The NEC Photography Show started on Saturday and Chris Bennett and myself paid a visit this Monday to the four day show.
Last year was our first time there and I got the chance to hear a seminar by Joe McNally. This year while there are some great photographers I would have liked to listen to and meet, no one that I was interested in was giving a seminar on the main stage this Monday.
This year was the biggest yet and we had more stands and some of the bigger names in photography.
Sony and Leica did not make it last year but were here this year. The local camera shops all stock Sony, but Leica have many models that I have never had a chance to try out, so that was the big excitement for me.
I had four cameras that I really wanted to try out. The Leica X Vario (107), the Leica X (113), the M (240) and the Leica T.
The Leica T was what we got our hands on first. Its quite a technical tour de force and the touch screen works well, but the handling and ergonomics is not for me.
The Leica X Vario was a disappointment when released, people did not like the slow lens. Its handling is actually not bad and its optional EVF was very usable. I was disappointed with the performance, it was slow to write to SD card, and until the write had finished it was not ready to shoot again. I am not sure if this is generally the case or was just an issue with this camera because of an issue or a slow SD card was the cause of it.
After writing this I checked a few review sites, as I could not remember people saying this was an issue. It turns out that it is not an issue with a fast card but if you use a slow card like I did, it is an issue.
When I got home and checked out the image, I was a little concerned with the white balance, it was definitely on the purple side. You can never be sure if a camera at the show is performing as it should as many other people have had their hands on it.
Under difficult lighting conditions like a show like this most cameras get it wrong. Sony’s can be particularly bad at this, whilst the Nikon Series 1 and the Olympus seem to get it right.
I did not get the chance to try my memory card in the Leica T but did with the other three cameras. The Leica X Vario definitely had the worse performance but as you can see above, its produced a pleasing and usable image. The exposure was 1/8 of a second at ISO 100 so you cannot complain.

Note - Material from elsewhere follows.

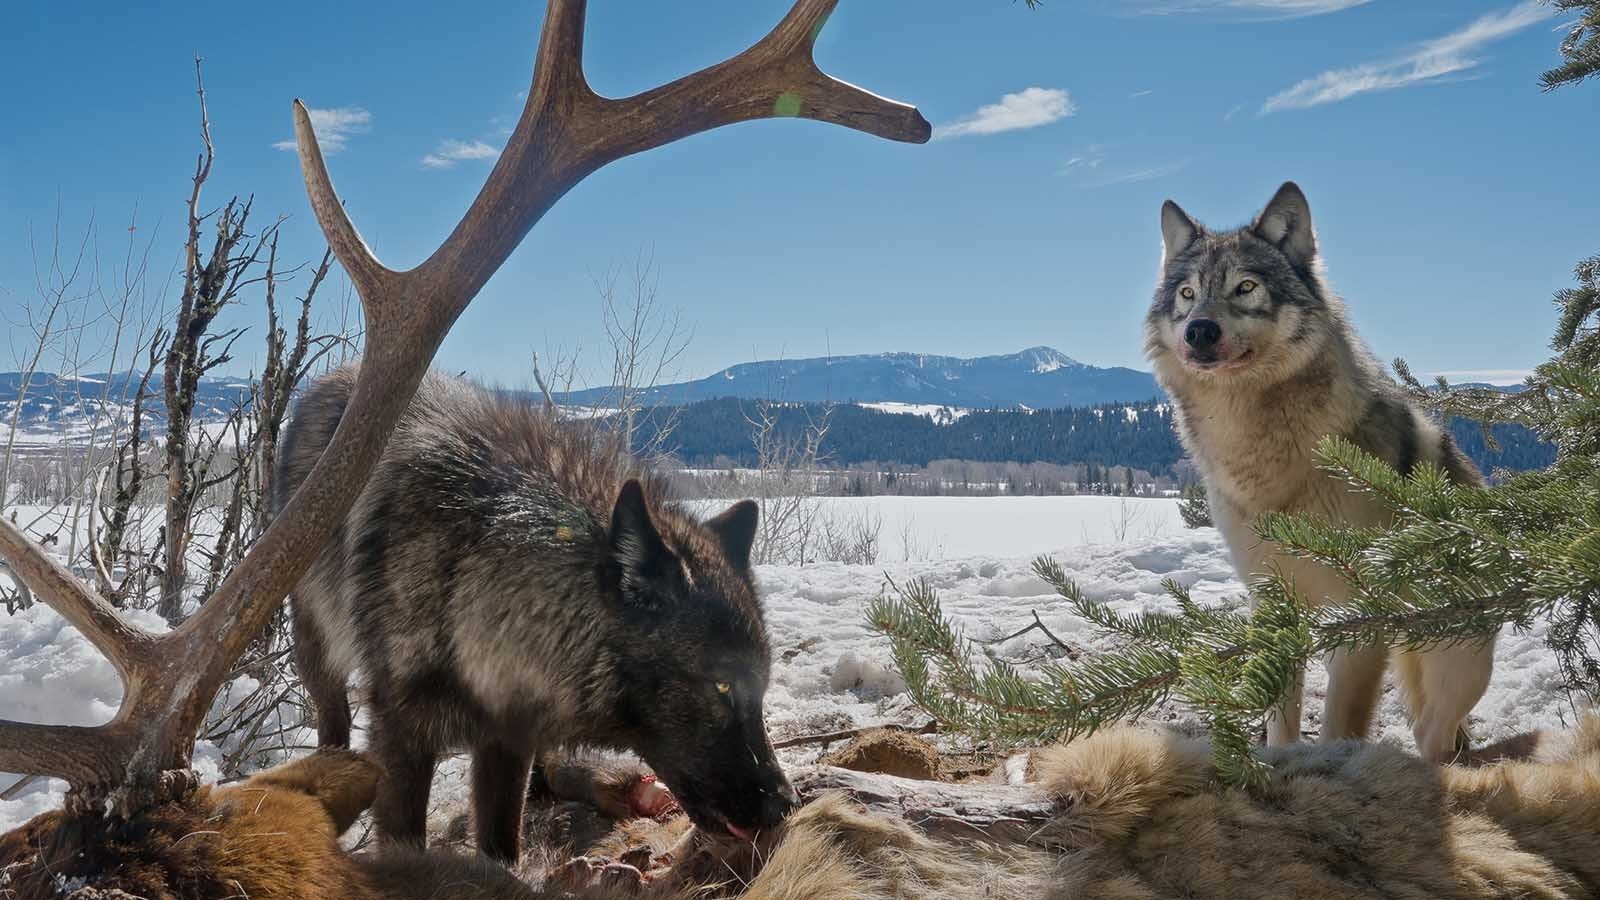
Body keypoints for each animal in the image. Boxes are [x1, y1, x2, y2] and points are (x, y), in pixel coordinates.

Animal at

Next up for loading my SD card into was the fixed lens compact Leica X (113). In pictures and in the flesh this is a lovely little camera. It was a shame they did not have the EVF for this as I hate composing on the screen but again it was a nice handling camera. This camera handles like the X Vario which is to say very well. I used the same slow SD card in this but had none of the issues with shooting that I did with the Vario. The X 113 I guess has a fast large buffer to stop it being an issue. The lens is a fast f/1.7 and I shot wide open at ISO 100. The white balance was still a little on the purple side but did a far better job then the Vario. You can really tell the X 113 is a generation ahead of the Vario.
I saved the best till last, the M. I was disappointed to find it thicker and heaver then my Leica M8, but the shutter was nicer. The picture straight out of the camera was about spot on. No issue at all with white balance. With the early firmware people complained about skin tones being too red but as you can see above its not issue at all now.
The M series of digital cameras have never been know for there low light performance. Certainly I would not want to use my Leica M8 above ISO 640 unless I had to. The top photograph of Frank Doorhof was taken with my Leica M8 and apart from a slight white balance adjust is pretty much straight from camera. The M shot was taken at ISO 800 and its colour and noise beats my Leica M8 at base ISO.
The other thing to note is the shutter. The original M8 shutter was terrible. The M8.2 upgrade and M9 shutter was better but its not great. The M finally has a quite usable and predictable shutter.
So what Leica would I buy, well a M and the M Monochrom at the drop of a hat. Compact wise, I am not sure. I want to like the X Vario, but with the slow SD card it did not make a good impression. The X 113 did make a good impression but with its fixed lens is less adaptable then the Vario, but the Vario does have a slow lens compared to the X 113’s f/1.7.
What also needs to be considered is that when shooting close up the X 113 automatically stops down to increase image quality and is not something you can override.
The OM E1 is a great fit to the hand, and whilst the OM E10 is very small, its also fits the hand well. The OM E5 being in-between should hit the sweet spot, but without the grip its to large and two small as odd as that sounds. If your getting one I would say get the OM E1 or the OM E10, if you do want the OM E5 then it needs the grip to handle well.
Olympus were holding a few seminars themselves. So we booked ourselves into a couple.
The first was by Animal Photographer Linday Dobson.
She had some great tips and it was good to see photographs of animals that anyone could take, ducks, chickens, foxes, not zebra, elephants and lions. Very approachable photography.
The second seminar we caught was by ‘The Baby Whispers’, this was led by Damian McGillicuddy and he gave some great tips.
The big question is did I buy anything, well yes. The big purchase was my new scanner, its the new Epson due out end of April, so I have to wait a while but ordering at the show did get me £200 off the list price.
I also got a great deal on paper. I got some half price Canson A3, and some test packs from a few other manufactures.
Lastly I picked a few memory cards. You can never have too many.